After a modest beginning, working with about 15 players in his parent’s garage, McTaggart expanded his training services, working out of the Clairmont hockey arena for 3 years. This past summer, he moved his business to 100th avenue, across the street from Doug Marshall. Simply put, McTaggart says he helps players "get bigger, stronger, faster, more athletic and in better shape". As a conditioning coach, McTaggart balances the role of motivator, while also setting firm expectations for his athletes. "It’s something I have had to fine-tune. Some athletes you can be a little bit stern with and they will thrive on that, with others, you have to have more of a calm conversation. It’s just finding out the personalities and how each athlete prefers to interact."
Looking back, McTaggart acknowledges mentors in his life, just as he is a mentor and role model to dozens of young hockey players. "My Dad is one of the hardest working guys I’ve ever seen. He’s now semi-retired and still puts in 12-16 hour days. We compete to see who is out of bed first thing in the morning. I've also learned a lot from Mark Malekoff, my Midget AAA coach, and continue to learn a lot from him. I still seek him out for advice."
The passion for being behind the bench began a few years ago "I started coaching spring hockey while I was still playing junior, and I learned how to manage a bench. Dealing with lines, and learning how to interact, or not interact with parents was all good experience.

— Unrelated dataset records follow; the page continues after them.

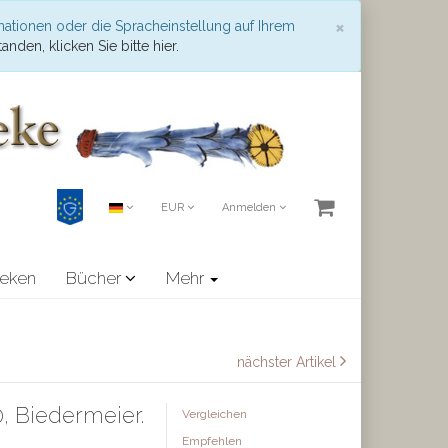
Schließen
×
mationen oder die Spracheinstellung auf Ihrem
anden, klicken Sie bitte hier.
EUR
Anmelden
heken
Bücher
Mehr
nächster Artikel
, Biedermeier.
Vergleichen
Empfehlen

Working with Power Plus and various hockey schools kept me in the game and I've learned a ton working with Schmidty, just by watching him and how he goes about things and interacts with players."
Going forward, McTaggart is excited about what lies ahead for him. "I’ve always thought about having my own gym and I'm taking classes full-time right now and there are a few options I'm looking into. I absolutely love being involved in training the teams, and I know it’s important from a hockey and on-ice performance perspective, but there is so much more it teaches, health and lifestyle wise. I would like to move up the ranks in coaching to become a head coach. I would also like to help Grande Prairie be more of a spotlight for player development".